Answer:
Therefore, the length of the perpendicular CD is 8.4 m, and the lengths of the two sides of the triangle are AC = BC = 22.8 m.
Explanation:
Let ABC be the right triangle with right angle at C, and let CD be the perpendicular from C to AB, as shown in the attached image.

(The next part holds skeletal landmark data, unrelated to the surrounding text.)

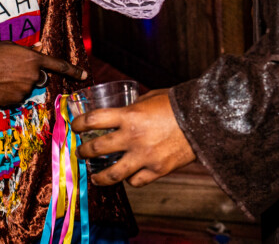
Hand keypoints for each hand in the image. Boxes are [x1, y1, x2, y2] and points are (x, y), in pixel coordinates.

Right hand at [0, 42, 86, 107]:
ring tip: (0, 77)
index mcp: (34, 60)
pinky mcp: (16, 101)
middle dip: (29, 76)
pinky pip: (17, 98)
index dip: (74, 71)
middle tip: (11, 71)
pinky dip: (10, 94)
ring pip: (26, 89)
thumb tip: (40, 47)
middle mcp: (33, 76)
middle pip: (39, 78)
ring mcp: (25, 90)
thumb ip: (28, 51)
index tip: (85, 75)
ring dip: (18, 85)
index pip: (59, 65)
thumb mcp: (11, 47)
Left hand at [72, 90, 195, 186]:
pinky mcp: (157, 170)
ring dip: (99, 176)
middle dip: (83, 151)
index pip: (94, 120)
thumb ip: (132, 107)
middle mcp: (133, 137)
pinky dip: (130, 179)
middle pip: (97, 148)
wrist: (203, 120)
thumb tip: (119, 112)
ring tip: (94, 177)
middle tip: (80, 152)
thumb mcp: (149, 98)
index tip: (75, 126)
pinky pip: (136, 181)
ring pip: (112, 174)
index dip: (79, 123)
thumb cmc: (176, 105)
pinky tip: (127, 176)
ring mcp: (145, 156)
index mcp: (129, 115)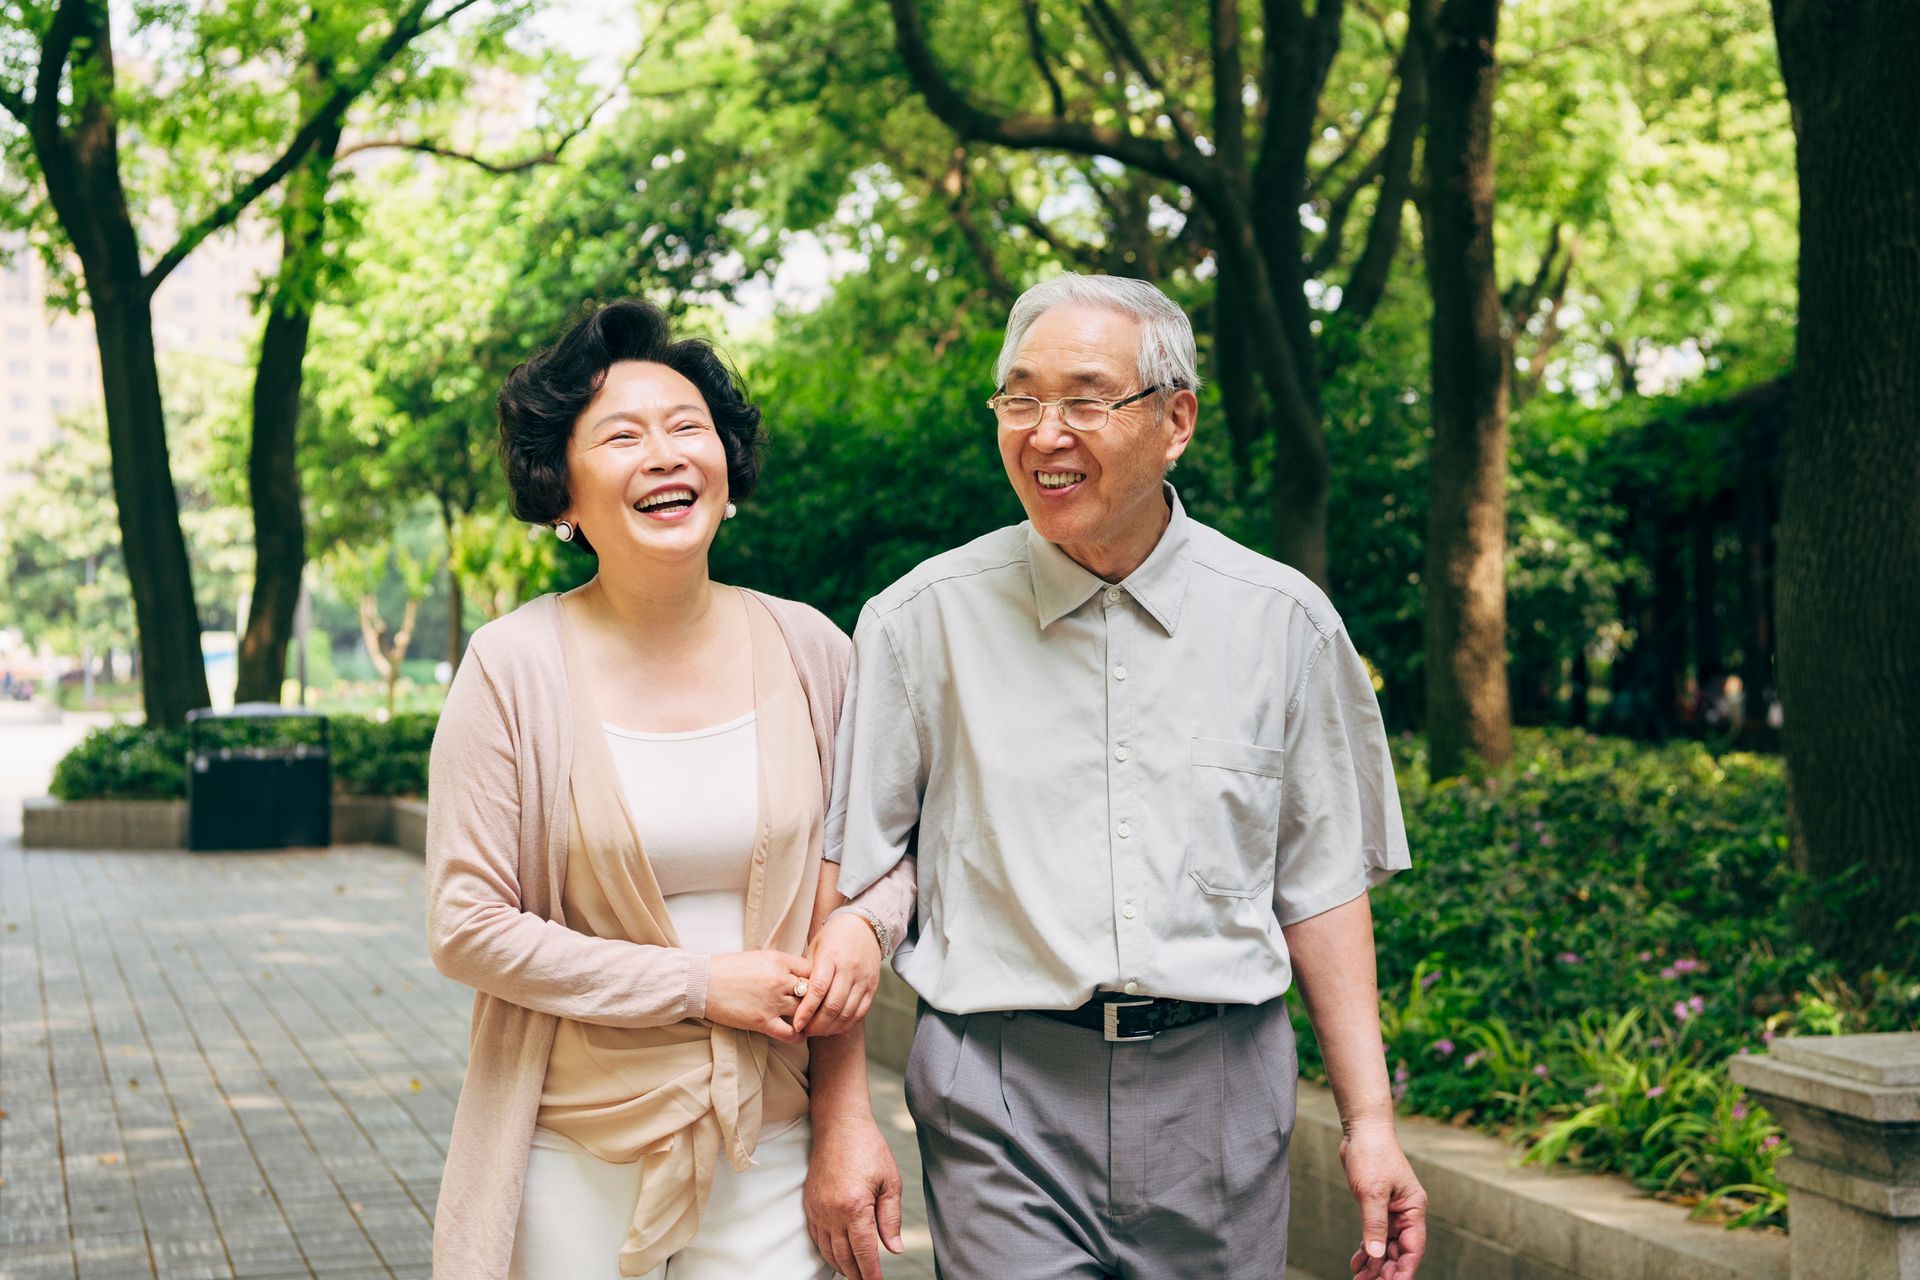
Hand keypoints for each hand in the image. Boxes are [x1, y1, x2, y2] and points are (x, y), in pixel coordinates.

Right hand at [705, 950, 811, 1043]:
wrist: (702, 983)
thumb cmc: (728, 969)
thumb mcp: (759, 957)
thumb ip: (781, 964)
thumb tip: (800, 973)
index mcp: (779, 960)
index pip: (811, 969)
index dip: (816, 978)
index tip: (815, 986)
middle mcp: (780, 980)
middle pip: (812, 990)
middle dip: (816, 999)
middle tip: (819, 1006)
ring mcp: (772, 1002)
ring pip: (805, 1011)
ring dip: (810, 1017)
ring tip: (812, 1021)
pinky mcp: (762, 1021)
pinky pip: (790, 1033)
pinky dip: (798, 1036)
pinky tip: (800, 1035)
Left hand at [795, 913, 883, 1037]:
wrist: (864, 926)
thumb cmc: (834, 936)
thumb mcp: (816, 947)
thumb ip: (807, 971)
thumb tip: (794, 997)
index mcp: (831, 956)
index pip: (818, 989)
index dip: (806, 1011)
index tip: (796, 1024)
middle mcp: (849, 968)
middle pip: (833, 1005)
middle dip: (817, 1024)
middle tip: (805, 1030)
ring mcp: (863, 978)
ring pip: (847, 1012)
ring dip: (830, 1027)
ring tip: (817, 1031)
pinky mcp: (873, 986)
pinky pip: (860, 1012)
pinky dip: (846, 1024)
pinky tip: (834, 1027)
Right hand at [805, 1113, 902, 1279]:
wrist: (839, 1125)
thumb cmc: (869, 1148)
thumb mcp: (889, 1181)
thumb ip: (891, 1218)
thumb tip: (894, 1248)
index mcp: (855, 1207)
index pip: (864, 1252)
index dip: (871, 1273)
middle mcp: (832, 1212)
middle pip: (844, 1257)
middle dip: (857, 1275)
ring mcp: (818, 1208)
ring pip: (827, 1250)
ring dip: (841, 1266)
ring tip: (854, 1274)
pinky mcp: (809, 1203)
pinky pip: (816, 1236)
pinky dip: (826, 1251)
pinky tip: (837, 1254)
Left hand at [1342, 1124, 1425, 1278]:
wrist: (1362, 1131)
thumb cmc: (1372, 1155)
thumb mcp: (1372, 1191)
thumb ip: (1375, 1224)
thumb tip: (1378, 1254)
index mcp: (1413, 1208)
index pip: (1413, 1248)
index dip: (1404, 1270)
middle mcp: (1405, 1212)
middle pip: (1399, 1250)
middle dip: (1386, 1270)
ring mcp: (1391, 1210)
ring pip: (1386, 1245)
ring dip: (1375, 1263)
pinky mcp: (1376, 1207)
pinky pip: (1375, 1235)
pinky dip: (1367, 1249)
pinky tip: (1357, 1262)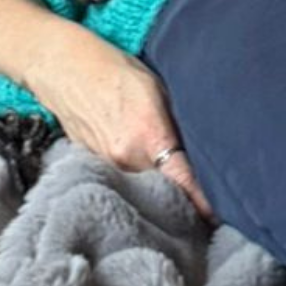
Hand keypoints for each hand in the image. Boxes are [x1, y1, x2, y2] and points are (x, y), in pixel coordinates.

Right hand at [28, 30, 213, 217]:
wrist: (64, 69)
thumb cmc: (115, 71)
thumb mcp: (159, 89)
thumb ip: (179, 124)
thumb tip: (205, 150)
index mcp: (148, 136)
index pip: (184, 180)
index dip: (205, 202)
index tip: (221, 216)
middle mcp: (126, 159)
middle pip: (163, 193)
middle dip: (182, 200)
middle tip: (204, 207)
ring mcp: (106, 167)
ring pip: (141, 192)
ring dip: (158, 194)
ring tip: (176, 194)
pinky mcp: (92, 168)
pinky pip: (122, 184)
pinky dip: (136, 184)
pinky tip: (144, 177)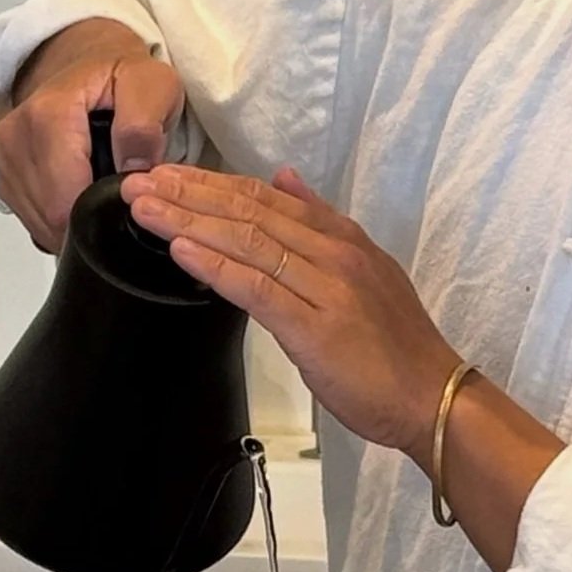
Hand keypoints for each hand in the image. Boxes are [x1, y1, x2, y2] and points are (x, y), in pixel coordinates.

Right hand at [0, 18, 183, 250]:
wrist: (91, 62)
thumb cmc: (122, 76)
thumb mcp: (151, 86)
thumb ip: (143, 126)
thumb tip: (132, 171)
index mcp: (47, 116)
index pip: (64, 200)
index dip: (101, 214)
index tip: (129, 201)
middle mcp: (14, 138)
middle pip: (51, 216)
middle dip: (90, 218)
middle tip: (121, 194)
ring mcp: (4, 158)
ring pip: (41, 222)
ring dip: (75, 219)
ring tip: (101, 188)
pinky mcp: (5, 175)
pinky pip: (33, 218)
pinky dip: (60, 216)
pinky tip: (81, 192)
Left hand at [121, 162, 456, 456]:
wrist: (432, 396)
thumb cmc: (396, 348)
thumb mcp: (364, 270)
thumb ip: (320, 224)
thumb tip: (284, 180)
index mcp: (341, 239)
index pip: (265, 198)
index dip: (212, 183)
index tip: (168, 174)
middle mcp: (333, 253)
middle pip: (250, 211)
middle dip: (189, 194)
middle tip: (138, 181)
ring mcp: (326, 286)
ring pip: (248, 241)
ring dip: (190, 221)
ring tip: (144, 208)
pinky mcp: (316, 326)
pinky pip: (258, 287)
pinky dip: (216, 265)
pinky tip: (181, 250)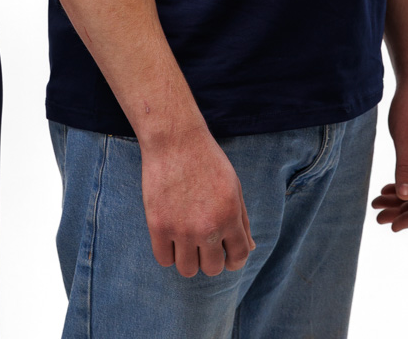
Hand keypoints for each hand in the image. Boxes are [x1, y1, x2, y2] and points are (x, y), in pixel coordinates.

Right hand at [140, 131, 254, 276]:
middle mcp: (208, 227)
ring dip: (188, 259)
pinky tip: (168, 238)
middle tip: (201, 242)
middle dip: (209, 258)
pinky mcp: (158, 224)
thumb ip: (242, 219)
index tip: (225, 256)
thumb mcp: (233, 186)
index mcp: (230, 216)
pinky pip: (164, 259)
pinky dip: (167, 253)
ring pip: (187, 269)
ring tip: (183, 241)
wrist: (174, 138)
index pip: (239, 257)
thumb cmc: (205, 159)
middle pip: (212, 268)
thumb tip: (249, 248)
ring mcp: (181, 228)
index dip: (233, 261)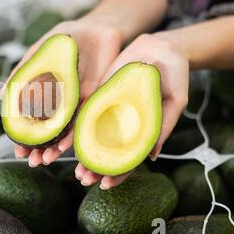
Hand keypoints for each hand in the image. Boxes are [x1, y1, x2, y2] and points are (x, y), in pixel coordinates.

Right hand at [0, 19, 122, 166]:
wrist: (96, 28)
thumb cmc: (64, 40)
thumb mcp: (39, 53)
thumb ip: (22, 72)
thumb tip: (0, 95)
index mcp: (45, 94)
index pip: (32, 121)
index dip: (25, 137)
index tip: (17, 151)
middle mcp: (60, 103)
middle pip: (48, 131)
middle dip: (39, 148)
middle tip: (30, 161)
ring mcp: (77, 103)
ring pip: (65, 130)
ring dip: (55, 147)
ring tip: (45, 160)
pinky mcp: (94, 99)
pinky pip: (83, 119)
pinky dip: (74, 133)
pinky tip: (66, 146)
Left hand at [75, 33, 189, 188]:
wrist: (161, 48)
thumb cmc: (174, 76)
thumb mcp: (175, 102)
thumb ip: (162, 126)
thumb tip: (151, 156)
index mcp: (140, 132)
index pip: (127, 159)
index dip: (117, 174)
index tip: (105, 185)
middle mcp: (121, 125)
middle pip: (105, 151)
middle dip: (92, 167)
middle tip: (81, 178)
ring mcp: (107, 111)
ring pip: (89, 135)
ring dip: (76, 149)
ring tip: (62, 161)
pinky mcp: (97, 94)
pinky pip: (81, 111)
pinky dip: (71, 124)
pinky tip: (59, 134)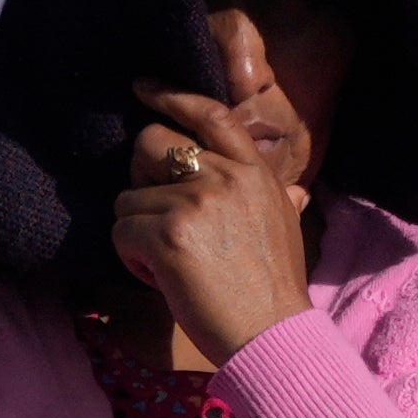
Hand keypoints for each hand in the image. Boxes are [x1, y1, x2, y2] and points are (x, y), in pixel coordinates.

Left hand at [113, 82, 318, 360]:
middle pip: (151, 143)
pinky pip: (121, 231)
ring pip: (129, 197)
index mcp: (255, 171)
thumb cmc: (276, 286)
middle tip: (154, 214)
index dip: (172, 96)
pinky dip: (130, 257)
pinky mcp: (168, 234)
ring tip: (165, 261)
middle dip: (140, 177)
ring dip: (136, 230)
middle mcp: (225, 176)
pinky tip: (157, 275)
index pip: (210, 114)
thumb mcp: (290, 226)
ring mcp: (195, 202)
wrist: (270, 330)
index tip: (144, 88)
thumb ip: (283, 199)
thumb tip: (297, 193)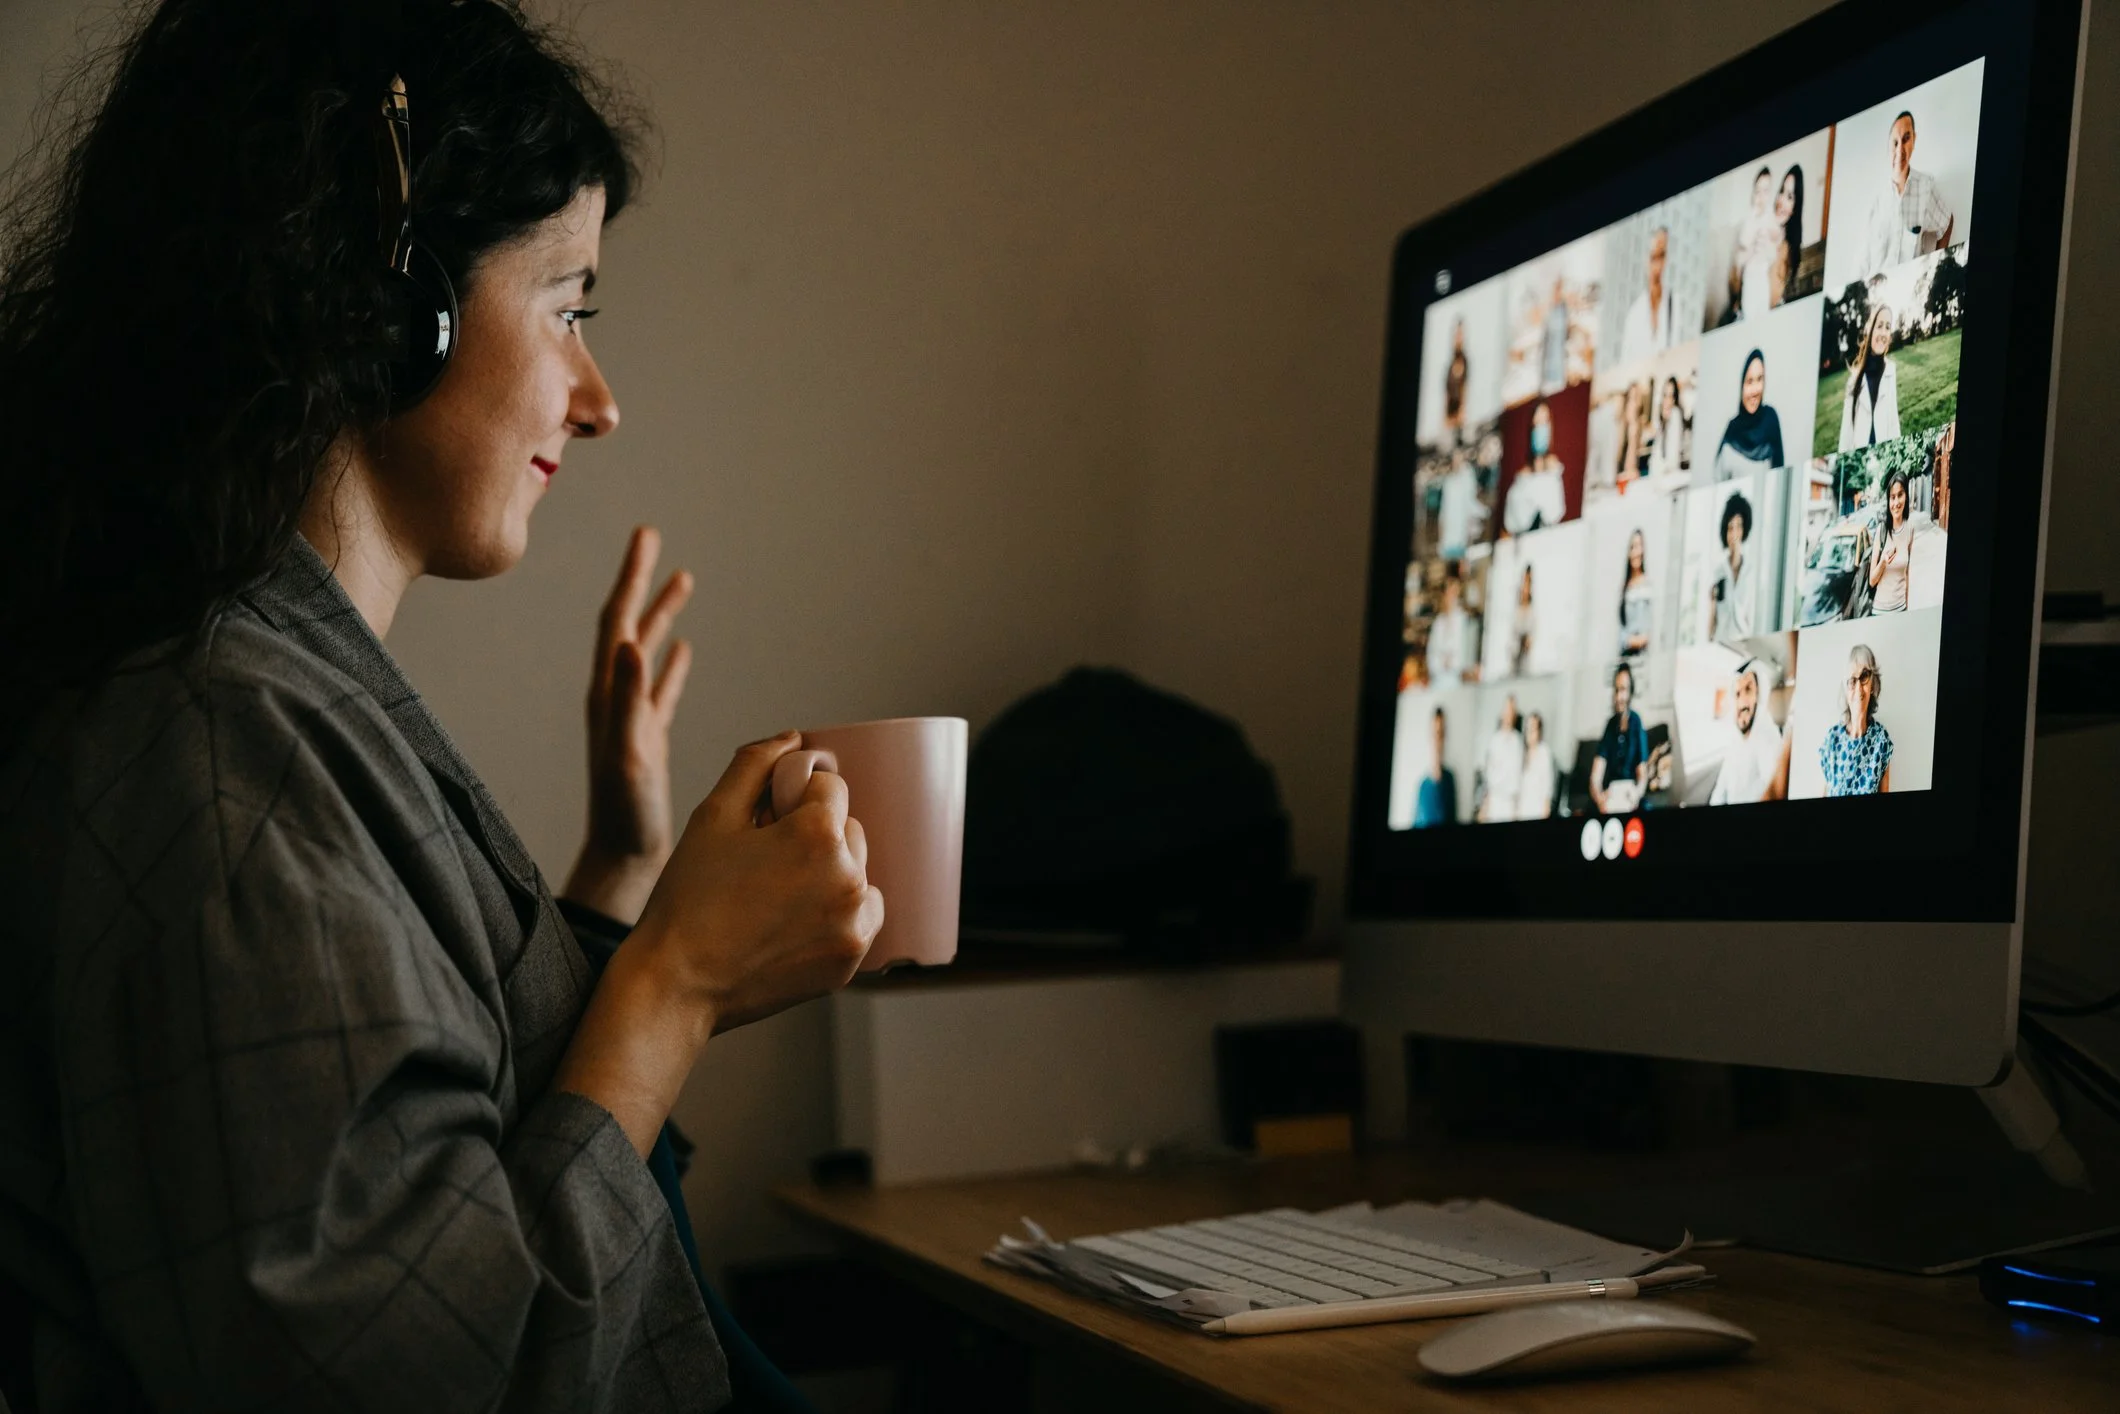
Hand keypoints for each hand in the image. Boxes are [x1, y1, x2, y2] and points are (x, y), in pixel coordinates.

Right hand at [552, 734, 881, 1155]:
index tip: (768, 819)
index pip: (830, 786)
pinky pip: (861, 915)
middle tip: (766, 861)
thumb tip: (793, 737)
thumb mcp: (712, 817)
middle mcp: (848, 875)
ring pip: (858, 871)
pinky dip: (839, 912)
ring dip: (831, 871)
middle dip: (815, 833)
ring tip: (778, 894)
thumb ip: (756, 765)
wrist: (678, 984)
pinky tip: (796, 921)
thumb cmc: (688, 899)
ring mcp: (854, 921)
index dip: (796, 796)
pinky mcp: (852, 958)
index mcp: (817, 833)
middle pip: (848, 828)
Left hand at [563, 526, 693, 923]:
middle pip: (629, 625)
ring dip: (662, 615)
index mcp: (607, 695)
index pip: (617, 621)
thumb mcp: (628, 753)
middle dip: (641, 581)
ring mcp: (632, 717)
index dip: (630, 577)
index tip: (644, 536)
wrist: (622, 859)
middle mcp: (614, 699)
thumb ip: (627, 698)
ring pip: (648, 652)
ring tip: (681, 580)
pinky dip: (673, 664)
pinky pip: (662, 688)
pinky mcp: (648, 738)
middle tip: (652, 539)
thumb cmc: (624, 814)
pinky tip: (684, 650)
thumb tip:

We are given that CD divides AB into two parts of 23.04 m and 1.96 m. Let x be the length of CD. Then, by the Pythagorean Theorem:
AC^2 + x^2 = 23.04^2 (1)
BC^2 + x^2 = 1.96^2 (2)
Since AC = BC (since the triangle is a right triangle with equal legs), we can subtract equation (2) from equation (1) to get:
AC^2 - BC^2 = 23.04^2 - 1.96^2
Since AC = BC, we have:
2AC^2 = 23.04^2 - 1.96^2
Solving for AC, we get:
AC = BC = sqrt((23.04^2 - 1.96^2)/2) = 22.8 m
Now, we can use equation (1) to solve for x:
AC^2 + x^2 = 23.04^2
x^2 = 23.04^2 - AC^2 = 23.04^2 - 22.8^2
x = sqrt(23.04^2 - 22.8^2) = 8.4 m
Therefore, the length of the perpendicular CD is 8.4 m, and the lengths of the two sides of the triangle are AC = BC = 22.8 m.